Vertex buffers are unmanaged resources. The garbage collector does not know that they are using a whole bunch of unmanaged memory (and GPU resources) backstage. All he knows is the tiny bit of managed memory that everyone uses.
I talk more about unmanaged resources in XNA in my answer to this question .
You can call Dispose() on each VertexBuffer before it leaks (but after drawing is complete, as it will still be used!) To free up unmanaged resources. This will avoid a memory error, but it will still be very slow!
What you really have to do is create the minimum required vertex buffers only once. The ideal place for this is in your LoadContent function (and then Dispose() in your UnloadContent function). If you have a whole bunch of cubes, all you need is a single vertex buffer that describes the cube that you will use every time you draw a cube.
Obviously, you do not want to draw all your cubes in the same place. This is what the World matrix is ββfor. Each time you draw a cube, set BasicEffect.World to your transformation matrix for that cube and call Apply() .
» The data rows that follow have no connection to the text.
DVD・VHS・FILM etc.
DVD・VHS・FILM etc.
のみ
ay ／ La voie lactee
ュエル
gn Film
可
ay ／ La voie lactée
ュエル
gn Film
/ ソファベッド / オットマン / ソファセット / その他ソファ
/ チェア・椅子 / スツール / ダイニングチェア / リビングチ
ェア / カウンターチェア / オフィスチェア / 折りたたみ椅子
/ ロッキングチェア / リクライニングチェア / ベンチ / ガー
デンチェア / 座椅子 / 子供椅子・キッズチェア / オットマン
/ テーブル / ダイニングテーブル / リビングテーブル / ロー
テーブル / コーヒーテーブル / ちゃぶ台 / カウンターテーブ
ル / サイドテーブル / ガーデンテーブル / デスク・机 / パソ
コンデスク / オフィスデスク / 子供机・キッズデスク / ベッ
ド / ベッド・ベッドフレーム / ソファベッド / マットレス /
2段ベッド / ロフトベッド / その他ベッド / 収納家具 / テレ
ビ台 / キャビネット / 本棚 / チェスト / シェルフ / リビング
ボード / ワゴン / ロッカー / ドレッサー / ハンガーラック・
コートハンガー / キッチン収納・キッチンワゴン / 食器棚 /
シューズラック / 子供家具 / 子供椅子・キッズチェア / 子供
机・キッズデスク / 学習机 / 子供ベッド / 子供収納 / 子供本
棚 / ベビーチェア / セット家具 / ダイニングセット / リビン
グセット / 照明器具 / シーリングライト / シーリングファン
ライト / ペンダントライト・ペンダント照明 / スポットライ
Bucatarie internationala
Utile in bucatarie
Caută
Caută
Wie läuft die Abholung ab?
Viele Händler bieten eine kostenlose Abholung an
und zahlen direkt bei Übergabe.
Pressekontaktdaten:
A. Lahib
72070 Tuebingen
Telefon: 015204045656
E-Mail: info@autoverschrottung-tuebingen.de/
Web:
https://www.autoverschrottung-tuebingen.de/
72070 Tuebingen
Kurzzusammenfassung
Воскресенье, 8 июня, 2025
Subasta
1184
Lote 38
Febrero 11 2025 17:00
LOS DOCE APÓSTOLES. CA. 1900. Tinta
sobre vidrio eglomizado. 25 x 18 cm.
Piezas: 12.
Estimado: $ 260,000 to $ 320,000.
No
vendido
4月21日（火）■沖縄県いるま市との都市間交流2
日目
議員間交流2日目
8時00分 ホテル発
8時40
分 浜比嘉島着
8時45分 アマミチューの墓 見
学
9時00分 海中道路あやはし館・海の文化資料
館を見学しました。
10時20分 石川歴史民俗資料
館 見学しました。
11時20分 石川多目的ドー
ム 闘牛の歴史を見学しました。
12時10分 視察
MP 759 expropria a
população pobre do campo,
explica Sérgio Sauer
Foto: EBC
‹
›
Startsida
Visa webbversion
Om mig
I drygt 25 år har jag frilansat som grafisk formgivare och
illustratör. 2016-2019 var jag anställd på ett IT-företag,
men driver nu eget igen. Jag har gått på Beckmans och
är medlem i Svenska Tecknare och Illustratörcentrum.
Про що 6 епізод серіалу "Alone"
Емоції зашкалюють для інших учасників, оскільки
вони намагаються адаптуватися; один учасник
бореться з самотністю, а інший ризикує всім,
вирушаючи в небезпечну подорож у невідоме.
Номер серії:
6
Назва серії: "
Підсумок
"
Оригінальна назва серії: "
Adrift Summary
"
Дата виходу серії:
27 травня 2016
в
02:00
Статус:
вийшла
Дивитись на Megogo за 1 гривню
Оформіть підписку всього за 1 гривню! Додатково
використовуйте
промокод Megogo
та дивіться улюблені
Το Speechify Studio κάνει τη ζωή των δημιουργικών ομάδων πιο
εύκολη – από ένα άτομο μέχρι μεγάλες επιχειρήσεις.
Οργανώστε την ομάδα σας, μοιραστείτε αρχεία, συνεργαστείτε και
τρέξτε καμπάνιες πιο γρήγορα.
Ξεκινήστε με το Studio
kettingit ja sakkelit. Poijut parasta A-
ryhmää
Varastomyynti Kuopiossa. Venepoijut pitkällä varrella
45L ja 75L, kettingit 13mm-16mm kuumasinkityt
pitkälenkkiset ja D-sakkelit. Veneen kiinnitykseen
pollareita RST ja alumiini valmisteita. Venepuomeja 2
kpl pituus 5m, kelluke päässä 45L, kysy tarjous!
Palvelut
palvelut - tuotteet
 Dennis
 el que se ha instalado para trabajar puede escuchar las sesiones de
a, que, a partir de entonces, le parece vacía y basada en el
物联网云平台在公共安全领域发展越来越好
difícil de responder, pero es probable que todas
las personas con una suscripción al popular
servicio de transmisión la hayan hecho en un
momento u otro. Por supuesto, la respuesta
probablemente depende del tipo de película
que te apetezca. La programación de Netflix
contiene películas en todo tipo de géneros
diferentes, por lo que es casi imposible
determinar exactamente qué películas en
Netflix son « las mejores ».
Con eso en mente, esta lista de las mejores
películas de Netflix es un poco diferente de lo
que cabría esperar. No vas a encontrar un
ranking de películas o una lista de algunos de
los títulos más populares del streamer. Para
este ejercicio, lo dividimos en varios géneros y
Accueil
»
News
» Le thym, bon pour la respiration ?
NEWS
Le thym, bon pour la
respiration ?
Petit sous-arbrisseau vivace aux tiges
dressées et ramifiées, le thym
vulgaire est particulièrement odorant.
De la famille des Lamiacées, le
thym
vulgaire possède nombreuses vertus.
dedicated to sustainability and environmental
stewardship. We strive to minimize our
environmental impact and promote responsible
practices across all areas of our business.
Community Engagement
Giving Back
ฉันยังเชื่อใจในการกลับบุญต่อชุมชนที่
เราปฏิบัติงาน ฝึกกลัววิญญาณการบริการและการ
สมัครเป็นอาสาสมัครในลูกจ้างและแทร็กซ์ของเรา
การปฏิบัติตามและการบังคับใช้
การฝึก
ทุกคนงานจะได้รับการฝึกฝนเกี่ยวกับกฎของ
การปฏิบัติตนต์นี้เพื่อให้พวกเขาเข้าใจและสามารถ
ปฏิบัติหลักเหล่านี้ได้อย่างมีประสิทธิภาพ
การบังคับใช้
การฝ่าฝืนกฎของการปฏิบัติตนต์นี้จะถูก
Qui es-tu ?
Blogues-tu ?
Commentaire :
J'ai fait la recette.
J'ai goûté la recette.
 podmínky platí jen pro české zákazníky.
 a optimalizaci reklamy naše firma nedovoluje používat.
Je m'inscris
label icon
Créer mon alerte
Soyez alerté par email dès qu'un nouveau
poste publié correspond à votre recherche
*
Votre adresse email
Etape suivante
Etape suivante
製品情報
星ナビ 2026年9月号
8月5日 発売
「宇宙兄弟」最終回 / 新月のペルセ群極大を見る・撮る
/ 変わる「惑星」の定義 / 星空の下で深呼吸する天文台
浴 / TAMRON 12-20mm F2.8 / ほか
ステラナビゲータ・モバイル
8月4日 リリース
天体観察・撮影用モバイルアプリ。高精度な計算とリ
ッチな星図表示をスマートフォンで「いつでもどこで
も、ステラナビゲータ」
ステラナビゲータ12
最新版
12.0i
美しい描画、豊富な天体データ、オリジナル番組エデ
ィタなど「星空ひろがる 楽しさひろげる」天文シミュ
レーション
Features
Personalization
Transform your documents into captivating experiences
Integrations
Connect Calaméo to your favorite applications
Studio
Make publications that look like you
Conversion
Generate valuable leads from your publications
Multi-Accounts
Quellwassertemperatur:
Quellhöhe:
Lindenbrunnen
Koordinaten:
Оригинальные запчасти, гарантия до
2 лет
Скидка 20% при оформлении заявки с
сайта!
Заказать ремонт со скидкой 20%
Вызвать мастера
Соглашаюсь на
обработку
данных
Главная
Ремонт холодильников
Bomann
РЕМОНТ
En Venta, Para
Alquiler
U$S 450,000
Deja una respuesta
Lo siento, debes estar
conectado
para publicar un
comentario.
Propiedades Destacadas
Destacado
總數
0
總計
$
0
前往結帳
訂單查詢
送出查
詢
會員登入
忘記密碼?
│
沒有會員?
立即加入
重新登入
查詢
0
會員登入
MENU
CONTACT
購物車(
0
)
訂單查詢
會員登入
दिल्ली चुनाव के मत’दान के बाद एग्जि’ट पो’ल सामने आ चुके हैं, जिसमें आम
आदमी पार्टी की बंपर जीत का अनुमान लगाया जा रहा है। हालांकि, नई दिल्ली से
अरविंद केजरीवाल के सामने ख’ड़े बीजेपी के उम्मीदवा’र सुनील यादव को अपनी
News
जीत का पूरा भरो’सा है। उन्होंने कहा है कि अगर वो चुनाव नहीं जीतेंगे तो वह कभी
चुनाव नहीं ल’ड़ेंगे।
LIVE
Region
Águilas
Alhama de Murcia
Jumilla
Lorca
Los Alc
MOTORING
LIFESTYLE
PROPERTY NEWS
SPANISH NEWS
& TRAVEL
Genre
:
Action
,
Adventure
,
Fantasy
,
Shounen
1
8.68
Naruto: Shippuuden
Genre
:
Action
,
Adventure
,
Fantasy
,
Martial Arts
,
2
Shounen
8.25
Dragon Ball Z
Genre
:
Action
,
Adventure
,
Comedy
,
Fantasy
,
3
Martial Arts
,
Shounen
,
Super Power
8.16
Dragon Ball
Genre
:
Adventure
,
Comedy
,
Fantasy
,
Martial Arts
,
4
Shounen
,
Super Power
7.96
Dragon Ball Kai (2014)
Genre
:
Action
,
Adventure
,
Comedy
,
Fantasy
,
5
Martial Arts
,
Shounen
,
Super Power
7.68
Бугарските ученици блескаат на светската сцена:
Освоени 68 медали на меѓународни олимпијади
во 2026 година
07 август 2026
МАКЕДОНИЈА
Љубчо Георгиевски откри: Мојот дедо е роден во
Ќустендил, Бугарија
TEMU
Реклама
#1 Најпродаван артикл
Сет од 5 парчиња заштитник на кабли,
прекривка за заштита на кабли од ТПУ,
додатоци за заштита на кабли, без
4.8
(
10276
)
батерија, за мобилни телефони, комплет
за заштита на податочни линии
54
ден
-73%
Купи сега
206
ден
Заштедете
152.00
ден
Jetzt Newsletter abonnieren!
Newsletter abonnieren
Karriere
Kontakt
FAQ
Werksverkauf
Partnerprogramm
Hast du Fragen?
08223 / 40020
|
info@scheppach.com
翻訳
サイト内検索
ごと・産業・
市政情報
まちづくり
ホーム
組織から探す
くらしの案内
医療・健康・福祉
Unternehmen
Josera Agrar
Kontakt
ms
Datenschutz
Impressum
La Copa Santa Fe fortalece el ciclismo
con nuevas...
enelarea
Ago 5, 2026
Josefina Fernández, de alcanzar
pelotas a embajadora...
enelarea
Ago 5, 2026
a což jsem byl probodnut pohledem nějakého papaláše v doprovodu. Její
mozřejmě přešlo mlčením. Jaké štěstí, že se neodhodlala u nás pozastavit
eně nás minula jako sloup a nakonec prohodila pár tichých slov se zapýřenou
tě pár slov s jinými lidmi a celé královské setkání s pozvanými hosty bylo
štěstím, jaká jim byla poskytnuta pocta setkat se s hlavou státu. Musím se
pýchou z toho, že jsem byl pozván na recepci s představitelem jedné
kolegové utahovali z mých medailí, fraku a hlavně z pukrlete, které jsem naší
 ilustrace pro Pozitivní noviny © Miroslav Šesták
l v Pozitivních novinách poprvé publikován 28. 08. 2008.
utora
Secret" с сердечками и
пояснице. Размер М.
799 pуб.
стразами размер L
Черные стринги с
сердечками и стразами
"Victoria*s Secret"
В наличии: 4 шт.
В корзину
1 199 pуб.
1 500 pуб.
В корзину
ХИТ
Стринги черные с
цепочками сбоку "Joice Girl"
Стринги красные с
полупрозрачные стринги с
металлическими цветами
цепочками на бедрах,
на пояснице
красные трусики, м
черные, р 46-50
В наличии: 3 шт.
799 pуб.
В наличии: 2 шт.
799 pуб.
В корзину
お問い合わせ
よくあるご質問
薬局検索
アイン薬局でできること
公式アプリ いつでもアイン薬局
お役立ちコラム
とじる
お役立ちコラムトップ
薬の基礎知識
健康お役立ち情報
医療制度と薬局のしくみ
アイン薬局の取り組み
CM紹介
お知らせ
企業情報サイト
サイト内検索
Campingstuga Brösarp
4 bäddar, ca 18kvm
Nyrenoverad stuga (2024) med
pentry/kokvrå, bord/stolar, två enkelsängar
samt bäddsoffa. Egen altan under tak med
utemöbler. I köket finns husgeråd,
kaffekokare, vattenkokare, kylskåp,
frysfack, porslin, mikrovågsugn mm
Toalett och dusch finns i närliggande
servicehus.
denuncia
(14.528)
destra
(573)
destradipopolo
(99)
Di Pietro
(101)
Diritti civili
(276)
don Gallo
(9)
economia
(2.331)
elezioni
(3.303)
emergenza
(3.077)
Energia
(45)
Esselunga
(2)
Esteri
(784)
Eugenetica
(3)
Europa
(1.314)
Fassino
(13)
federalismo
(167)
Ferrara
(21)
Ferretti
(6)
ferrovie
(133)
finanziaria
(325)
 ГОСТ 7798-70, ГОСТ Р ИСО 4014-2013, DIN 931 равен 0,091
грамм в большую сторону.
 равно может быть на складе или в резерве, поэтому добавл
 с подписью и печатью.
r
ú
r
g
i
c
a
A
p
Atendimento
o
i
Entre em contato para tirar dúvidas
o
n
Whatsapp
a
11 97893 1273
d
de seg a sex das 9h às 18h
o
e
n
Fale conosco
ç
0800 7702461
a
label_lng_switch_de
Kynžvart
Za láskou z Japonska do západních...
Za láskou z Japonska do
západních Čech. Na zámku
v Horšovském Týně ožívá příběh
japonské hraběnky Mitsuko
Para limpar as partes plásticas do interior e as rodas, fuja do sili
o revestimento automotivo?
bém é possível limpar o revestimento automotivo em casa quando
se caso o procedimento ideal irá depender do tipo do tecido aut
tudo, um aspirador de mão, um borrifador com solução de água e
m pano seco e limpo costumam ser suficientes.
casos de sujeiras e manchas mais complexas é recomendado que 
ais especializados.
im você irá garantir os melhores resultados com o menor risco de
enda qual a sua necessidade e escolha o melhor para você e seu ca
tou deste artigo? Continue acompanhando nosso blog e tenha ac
(The way you install WorldViewProj is fine too. But using a nice API is, well, better.)
If rotation is what you want, use Matrix.CreateFromYawPitchRoll(yaw, pitch, roll) to create your transformation matrix.
More about this, your problem is similar to another question I answered .
(Note: if the vertices themselves really change every frame, you should use DrawUserPrimitives . But note that this is still significantly slower than letting the vertex shader on the GPU handle any transformations.)